* [TASK INSTRUCTIONS]
Copy the text of every record below line for line, changing nothing.

┄┄┄┄┄┄

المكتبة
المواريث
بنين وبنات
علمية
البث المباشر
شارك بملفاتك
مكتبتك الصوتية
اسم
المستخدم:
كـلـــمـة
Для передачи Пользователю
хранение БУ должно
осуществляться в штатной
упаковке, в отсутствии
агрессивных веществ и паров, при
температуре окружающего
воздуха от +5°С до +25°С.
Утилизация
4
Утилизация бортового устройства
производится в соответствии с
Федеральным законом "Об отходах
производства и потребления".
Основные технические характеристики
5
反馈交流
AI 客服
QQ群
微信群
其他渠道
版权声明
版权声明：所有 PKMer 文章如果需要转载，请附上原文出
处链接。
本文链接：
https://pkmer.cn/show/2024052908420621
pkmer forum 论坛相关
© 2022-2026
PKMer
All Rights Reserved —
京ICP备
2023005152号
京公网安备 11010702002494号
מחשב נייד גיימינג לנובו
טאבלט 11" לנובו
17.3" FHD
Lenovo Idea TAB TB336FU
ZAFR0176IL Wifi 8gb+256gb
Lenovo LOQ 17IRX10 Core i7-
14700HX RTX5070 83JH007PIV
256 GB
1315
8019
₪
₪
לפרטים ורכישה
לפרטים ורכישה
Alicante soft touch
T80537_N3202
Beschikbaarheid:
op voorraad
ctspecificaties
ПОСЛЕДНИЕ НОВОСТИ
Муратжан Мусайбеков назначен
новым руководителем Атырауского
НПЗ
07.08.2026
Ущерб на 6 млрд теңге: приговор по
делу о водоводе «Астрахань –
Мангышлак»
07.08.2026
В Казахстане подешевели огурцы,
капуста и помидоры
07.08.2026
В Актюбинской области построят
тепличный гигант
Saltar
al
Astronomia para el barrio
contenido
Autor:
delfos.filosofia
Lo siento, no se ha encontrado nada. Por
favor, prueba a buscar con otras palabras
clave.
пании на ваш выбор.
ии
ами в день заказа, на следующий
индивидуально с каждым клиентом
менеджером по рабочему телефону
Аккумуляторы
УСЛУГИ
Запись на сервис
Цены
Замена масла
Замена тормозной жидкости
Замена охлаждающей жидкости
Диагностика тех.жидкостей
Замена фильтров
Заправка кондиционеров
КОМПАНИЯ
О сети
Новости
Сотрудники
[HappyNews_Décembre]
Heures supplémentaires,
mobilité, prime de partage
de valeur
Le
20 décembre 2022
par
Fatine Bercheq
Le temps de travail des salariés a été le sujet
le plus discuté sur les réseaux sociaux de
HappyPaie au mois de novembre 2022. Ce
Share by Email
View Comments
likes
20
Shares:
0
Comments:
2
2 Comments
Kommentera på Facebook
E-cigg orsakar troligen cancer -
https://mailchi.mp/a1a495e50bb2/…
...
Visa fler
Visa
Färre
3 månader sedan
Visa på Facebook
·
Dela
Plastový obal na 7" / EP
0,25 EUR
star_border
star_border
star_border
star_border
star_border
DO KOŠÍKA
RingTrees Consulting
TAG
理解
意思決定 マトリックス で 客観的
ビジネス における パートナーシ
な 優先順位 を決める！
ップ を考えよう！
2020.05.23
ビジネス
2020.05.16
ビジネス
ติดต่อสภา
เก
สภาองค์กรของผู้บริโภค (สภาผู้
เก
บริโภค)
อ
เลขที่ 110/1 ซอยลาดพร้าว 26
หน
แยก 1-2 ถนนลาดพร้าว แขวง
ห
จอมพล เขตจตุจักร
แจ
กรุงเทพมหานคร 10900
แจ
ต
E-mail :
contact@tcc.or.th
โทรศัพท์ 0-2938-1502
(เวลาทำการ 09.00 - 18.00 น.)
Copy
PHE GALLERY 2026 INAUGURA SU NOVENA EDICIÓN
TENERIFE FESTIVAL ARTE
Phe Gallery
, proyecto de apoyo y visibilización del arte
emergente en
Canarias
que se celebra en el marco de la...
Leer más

┄┄┄┄┄┄

* [SOLUTION]
المكتبة
المواريث
بنين وبنات
علمية
البث المباشر
شارك بملفاتك
مكتبتك الصوتية
اسم
المستخدم:
كـلـــمـة
Для передачи Пользователю
хранение БУ должно
осуществляться в штатной
упаковке, в отсутствии
агрессивных веществ и паров, при
температуре окружающего
воздуха от +5°С до +25°С.
Утилизация
4
Утилизация бортового устройства
производится в соответствии с
Федеральным законом "Об отходах
производства и потребления".
Основные технические характеристики
5
反馈交流
AI 客服
QQ群
微信群
其他渠道
版权声明
版权声明：所有 PKMer 文章如果需要转载，请附上原文出
处链接。
本文链接：
https://pkmer.cn/show/2024052908420621
pkmer forum 论坛相关
© 2022-2026
PKMer
All Rights Reserved —
京ICP备
2023005152号
京公网安备 11010702002494号
מחשב נייד גיימינג לנובו
טאבלט 11" לנובו
17.3" FHD
Lenovo Idea TAB TB336FU
ZAFR0176IL Wifi 8gb+256gb
Lenovo LOQ 17IRX10 Core i7-
14700HX RTX5070 83JH007PIV
256 GB
1315
8019
₪
₪
לפרטים ורכישה
לפרטים ורכישה
Alicante soft touch
T80537_N3202
Beschikbaarheid:
op voorraad
ctspecificaties
ПОСЛЕДНИЕ НОВОСТИ
Муратжан Мусайбеков назначен
новым руководителем Атырауского
НПЗ
07.08.2026
Ущерб на 6 млрд теңге: приговор по
делу о водоводе «Астрахань –
Мангышлак»
07.08.2026
В Казахстане подешевели огурцы,
капуста и помидоры
07.08.2026
В Актюбинской области построят
тепличный гигант
Saltar
al
Astronomia para el barrio
contenido
Autor:
delfos.filosofia
Lo siento, no se ha encontrado nada. Por
favor, prueba a buscar con otras palabras
clave.
пании на ваш выбор.
ии
ами в день заказа, на следующий
индивидуально с каждым клиентом
менеджером по рабочему телефону
Аккумуляторы
УСЛУГИ
Запись на сервис
Цены
Замена масла
Замена тормозной жидкости
Замена охлаждающей жидкости
Диагностика тех.жидкостей
Замена фильтров
Заправка кондиционеров
КОМПАНИЯ
О сети
Новости
Сотрудники
[HappyNews_Décembre]
Heures supplémentaires,
mobilité, prime de partage
de valeur
Le
20 décembre 2022
par
Fatine Bercheq
Le temps de travail des salariés a été le sujet
le plus discuté sur les réseaux sociaux de
HappyPaie au mois de novembre 2022. Ce
Share by Email
View Comments
likes
20
Shares:
0
Comments:
2
2 Comments
Kommentera på Facebook
E-cigg orsakar troligen cancer -
https://mailchi.mp/a1a495e50bb2/…
...
Visa fler
Visa
Färre
3 månader sedan
Visa på Facebook
·
Dela
Plastový obal na 7" / EP
0,25 EUR
star_border
star_border
star_border
star_border
star_border
DO KOŠÍKA
RingTrees Consulting
TAG
理解
意思決定 マトリックス で 客観的
ビジネス における パートナーシ
な 優先順位 を決める！
ップ を考えよう！
2020.05.23
ビジネス
2020.05.16
ビジネス
ติดต่อสภา
เก
สภาองค์กรของผู้บริโภค (สภาผู้
เก
บริโภค)
อ
เลขที่ 110/1 ซอยลาดพร้าว 26
หน
แยก 1-2 ถนนลาดพร้าว แขวง
ห
จอมพล เขตจตุจักร
แจ
กรุงเทพมหานคร 10900
แจ
ต
E-mail :
contact@tcc.or.th
โทรศัพท์ 0-2938-1502
(เวลาทำการ 09.00 - 18.00 น.)
Copy
PHE GALLERY 2026 INAUGURA SU NOVENA EDICIÓN
TENERIFE FESTIVAL ARTE
Phe Gallery
, proyecto de apoyo y visibilización del arte
emergente en
Canarias
que se celebra en el marco de la...
Leer más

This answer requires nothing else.